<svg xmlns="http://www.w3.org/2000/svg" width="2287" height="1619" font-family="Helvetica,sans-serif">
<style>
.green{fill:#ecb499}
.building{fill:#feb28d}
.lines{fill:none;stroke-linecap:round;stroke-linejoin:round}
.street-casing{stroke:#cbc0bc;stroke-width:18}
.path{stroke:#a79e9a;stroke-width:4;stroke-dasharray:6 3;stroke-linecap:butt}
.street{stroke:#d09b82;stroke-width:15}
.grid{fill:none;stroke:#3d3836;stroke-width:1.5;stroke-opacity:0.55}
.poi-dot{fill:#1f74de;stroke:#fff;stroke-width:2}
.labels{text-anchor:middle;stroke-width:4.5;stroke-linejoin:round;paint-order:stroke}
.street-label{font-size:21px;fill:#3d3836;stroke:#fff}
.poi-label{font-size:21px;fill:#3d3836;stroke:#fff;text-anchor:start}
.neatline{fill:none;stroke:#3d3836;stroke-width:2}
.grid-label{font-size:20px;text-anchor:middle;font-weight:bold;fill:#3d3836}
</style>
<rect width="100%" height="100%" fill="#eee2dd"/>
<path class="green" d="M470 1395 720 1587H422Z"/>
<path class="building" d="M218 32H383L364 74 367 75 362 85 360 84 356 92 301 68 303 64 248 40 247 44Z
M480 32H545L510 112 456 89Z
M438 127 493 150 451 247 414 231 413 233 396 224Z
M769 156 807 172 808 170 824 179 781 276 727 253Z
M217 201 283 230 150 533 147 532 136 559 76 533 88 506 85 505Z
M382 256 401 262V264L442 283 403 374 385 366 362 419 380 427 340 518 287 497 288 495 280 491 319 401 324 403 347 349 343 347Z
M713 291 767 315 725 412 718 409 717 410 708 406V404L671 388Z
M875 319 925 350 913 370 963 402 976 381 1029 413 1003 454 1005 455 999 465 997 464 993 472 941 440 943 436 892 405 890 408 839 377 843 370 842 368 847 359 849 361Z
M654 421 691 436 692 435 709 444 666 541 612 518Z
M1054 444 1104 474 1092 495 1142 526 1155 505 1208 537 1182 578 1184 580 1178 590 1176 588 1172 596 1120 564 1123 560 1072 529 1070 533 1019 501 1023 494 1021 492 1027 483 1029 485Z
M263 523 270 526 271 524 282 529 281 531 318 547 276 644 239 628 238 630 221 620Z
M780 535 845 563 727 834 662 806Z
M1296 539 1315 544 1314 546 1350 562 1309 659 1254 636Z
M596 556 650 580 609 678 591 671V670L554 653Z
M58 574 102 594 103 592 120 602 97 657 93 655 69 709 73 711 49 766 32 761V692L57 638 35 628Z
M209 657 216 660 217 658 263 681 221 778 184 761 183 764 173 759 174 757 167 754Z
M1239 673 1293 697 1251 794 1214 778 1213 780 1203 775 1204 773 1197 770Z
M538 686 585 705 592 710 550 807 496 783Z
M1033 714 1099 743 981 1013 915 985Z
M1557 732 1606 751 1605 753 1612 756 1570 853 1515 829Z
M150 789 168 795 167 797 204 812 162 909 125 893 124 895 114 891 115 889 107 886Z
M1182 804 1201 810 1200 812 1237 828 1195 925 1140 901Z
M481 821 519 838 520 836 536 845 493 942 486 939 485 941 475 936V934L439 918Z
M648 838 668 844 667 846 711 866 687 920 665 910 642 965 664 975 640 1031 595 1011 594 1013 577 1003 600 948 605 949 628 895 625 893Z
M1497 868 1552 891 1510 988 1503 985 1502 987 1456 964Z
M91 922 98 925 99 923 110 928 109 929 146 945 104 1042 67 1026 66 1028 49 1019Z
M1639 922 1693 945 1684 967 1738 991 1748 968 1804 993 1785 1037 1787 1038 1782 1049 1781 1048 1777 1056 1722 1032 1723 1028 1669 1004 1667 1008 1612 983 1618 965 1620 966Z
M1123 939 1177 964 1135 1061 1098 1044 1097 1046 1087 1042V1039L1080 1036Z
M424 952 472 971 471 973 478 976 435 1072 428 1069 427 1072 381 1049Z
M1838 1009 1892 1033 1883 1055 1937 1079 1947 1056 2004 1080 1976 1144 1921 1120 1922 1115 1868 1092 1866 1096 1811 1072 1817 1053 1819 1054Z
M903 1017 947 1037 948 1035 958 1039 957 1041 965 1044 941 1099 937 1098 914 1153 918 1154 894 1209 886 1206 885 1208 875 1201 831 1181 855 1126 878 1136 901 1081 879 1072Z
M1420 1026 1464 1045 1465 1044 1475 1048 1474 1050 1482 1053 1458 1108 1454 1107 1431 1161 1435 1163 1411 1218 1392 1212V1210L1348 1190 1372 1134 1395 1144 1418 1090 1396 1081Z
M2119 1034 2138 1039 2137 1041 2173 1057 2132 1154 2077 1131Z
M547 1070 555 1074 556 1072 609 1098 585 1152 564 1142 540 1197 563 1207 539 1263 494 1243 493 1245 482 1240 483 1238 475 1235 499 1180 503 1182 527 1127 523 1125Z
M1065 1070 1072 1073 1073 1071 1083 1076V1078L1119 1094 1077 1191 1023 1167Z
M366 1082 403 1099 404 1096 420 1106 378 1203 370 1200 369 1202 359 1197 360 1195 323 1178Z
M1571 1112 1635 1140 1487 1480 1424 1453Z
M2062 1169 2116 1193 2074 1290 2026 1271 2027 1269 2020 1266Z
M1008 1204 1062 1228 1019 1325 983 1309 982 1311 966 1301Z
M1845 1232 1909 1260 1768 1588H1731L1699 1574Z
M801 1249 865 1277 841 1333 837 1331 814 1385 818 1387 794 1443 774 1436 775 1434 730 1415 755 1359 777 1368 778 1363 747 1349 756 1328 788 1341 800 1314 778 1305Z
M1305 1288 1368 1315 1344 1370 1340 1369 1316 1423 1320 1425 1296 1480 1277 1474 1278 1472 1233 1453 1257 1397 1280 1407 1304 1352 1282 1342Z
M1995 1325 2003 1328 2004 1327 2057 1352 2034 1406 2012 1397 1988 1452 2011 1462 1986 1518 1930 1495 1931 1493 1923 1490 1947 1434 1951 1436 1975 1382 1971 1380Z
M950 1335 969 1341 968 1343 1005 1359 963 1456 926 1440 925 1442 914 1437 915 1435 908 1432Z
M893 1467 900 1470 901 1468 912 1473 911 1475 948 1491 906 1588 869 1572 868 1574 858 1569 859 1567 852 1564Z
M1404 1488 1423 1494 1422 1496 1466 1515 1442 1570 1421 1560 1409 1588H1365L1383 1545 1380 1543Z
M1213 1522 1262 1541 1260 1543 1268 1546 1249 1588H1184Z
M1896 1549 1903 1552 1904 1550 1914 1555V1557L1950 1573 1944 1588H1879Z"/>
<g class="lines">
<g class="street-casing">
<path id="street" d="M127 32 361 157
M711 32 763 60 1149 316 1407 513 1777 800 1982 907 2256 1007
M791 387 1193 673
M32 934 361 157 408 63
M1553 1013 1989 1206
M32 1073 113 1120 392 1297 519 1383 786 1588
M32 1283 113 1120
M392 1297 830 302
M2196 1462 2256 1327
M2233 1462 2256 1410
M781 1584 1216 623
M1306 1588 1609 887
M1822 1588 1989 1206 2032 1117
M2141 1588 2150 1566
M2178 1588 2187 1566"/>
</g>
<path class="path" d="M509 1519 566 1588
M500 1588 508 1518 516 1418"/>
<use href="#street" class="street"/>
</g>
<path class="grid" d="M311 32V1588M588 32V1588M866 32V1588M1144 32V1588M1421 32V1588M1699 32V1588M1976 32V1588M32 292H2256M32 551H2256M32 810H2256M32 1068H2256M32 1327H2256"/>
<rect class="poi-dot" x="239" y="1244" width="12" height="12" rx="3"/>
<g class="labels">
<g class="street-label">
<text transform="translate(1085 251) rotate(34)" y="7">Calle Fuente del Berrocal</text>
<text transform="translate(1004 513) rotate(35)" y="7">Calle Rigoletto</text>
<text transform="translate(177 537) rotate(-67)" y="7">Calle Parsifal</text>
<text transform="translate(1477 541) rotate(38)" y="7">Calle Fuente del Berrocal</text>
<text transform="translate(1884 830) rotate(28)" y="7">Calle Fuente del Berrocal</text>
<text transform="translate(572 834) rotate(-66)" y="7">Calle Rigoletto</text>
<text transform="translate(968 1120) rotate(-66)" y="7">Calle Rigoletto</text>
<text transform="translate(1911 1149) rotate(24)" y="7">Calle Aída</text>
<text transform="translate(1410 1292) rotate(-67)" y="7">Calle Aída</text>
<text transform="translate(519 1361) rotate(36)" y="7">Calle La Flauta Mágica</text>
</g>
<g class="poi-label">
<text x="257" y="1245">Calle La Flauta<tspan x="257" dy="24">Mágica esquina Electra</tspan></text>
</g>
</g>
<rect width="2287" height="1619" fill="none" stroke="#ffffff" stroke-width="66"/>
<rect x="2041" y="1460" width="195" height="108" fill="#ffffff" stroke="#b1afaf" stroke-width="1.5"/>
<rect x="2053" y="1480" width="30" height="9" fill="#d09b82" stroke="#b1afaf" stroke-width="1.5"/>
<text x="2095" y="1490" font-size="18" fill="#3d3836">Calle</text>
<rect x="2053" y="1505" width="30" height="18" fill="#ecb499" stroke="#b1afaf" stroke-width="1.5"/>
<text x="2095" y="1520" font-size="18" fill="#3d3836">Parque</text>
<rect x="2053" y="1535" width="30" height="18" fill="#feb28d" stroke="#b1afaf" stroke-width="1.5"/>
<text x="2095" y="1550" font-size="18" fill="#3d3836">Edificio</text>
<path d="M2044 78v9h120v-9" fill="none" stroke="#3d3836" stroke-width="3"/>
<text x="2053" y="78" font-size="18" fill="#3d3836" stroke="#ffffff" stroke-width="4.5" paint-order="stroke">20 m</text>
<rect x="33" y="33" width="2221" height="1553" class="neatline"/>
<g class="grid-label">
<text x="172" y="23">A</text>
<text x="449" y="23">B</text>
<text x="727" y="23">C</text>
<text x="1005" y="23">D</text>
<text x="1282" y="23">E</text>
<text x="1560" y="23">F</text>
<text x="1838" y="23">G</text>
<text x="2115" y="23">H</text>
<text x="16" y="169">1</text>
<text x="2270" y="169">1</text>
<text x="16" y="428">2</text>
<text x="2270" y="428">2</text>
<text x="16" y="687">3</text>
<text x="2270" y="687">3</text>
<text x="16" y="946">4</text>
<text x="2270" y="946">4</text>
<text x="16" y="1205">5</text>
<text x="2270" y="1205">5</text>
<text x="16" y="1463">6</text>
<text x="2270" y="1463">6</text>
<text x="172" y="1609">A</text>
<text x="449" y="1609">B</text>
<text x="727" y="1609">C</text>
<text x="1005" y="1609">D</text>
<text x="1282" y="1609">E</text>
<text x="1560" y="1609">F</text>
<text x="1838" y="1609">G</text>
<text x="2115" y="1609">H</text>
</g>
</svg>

※ ※ ※

The number of lines in the data holding the string "labels" is the whole answer.

2